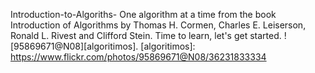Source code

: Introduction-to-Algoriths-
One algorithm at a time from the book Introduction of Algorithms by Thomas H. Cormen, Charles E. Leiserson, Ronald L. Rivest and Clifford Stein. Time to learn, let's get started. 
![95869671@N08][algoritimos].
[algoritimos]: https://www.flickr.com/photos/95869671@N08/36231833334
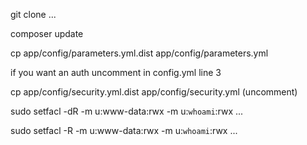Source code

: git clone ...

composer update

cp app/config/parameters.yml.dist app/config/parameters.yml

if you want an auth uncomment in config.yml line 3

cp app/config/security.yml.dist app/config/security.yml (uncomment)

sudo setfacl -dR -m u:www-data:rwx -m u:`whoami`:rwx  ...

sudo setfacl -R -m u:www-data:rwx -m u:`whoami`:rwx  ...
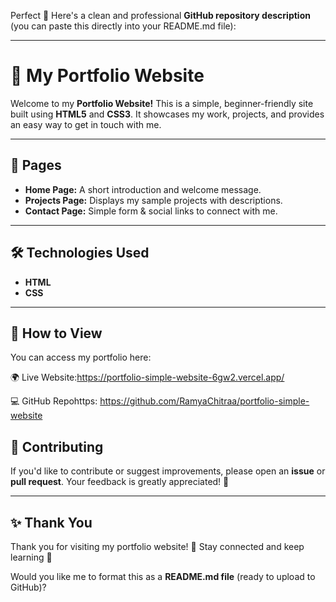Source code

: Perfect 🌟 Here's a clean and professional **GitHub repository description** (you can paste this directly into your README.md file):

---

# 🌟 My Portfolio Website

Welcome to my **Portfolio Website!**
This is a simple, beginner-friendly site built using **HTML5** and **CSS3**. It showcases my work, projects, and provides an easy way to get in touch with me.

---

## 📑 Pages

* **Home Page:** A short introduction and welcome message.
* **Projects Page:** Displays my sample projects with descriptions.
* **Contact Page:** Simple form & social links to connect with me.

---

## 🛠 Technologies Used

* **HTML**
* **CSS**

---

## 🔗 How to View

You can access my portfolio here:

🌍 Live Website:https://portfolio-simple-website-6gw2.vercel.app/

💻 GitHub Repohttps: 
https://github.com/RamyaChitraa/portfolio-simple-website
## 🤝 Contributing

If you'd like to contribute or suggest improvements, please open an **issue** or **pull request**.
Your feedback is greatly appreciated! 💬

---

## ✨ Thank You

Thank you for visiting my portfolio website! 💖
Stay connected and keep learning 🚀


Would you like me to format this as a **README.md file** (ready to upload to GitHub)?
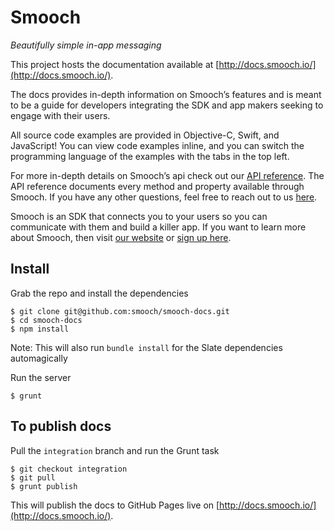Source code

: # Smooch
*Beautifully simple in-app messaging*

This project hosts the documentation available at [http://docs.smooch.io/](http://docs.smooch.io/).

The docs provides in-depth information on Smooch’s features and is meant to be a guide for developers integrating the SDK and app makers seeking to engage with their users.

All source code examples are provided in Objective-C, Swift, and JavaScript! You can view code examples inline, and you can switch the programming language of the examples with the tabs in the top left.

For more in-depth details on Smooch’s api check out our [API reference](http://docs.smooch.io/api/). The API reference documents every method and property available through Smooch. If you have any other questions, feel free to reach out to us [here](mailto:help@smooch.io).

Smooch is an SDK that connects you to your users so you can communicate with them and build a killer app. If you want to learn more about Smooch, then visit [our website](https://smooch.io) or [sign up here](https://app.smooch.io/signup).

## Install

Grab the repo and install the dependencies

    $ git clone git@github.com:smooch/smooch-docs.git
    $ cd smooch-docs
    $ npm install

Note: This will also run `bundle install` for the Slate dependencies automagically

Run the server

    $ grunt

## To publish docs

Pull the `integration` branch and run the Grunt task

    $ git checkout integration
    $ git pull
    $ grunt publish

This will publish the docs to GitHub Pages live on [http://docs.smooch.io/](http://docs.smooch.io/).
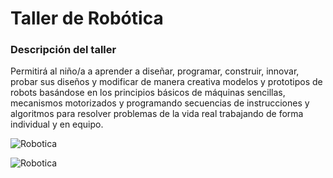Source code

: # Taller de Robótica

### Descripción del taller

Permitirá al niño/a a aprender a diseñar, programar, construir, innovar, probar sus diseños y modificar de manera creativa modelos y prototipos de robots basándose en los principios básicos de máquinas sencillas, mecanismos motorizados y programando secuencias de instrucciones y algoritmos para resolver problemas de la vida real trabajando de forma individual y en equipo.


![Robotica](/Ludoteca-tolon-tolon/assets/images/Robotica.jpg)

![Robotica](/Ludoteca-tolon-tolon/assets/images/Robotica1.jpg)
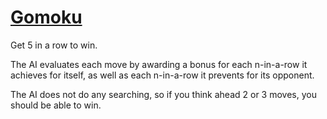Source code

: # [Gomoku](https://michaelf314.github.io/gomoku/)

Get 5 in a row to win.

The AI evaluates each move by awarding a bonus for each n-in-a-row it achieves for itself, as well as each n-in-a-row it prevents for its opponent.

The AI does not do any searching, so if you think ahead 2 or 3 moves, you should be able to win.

####################

# What this task involves
Scan the listing and copy every line where the string "publish" shows up.

# Output of the task
## To publish docs
    $ grunt publish
This will publish the docs to GitHub Pages live on [http://docs.smooch.io/](http://docs.smooch.io/).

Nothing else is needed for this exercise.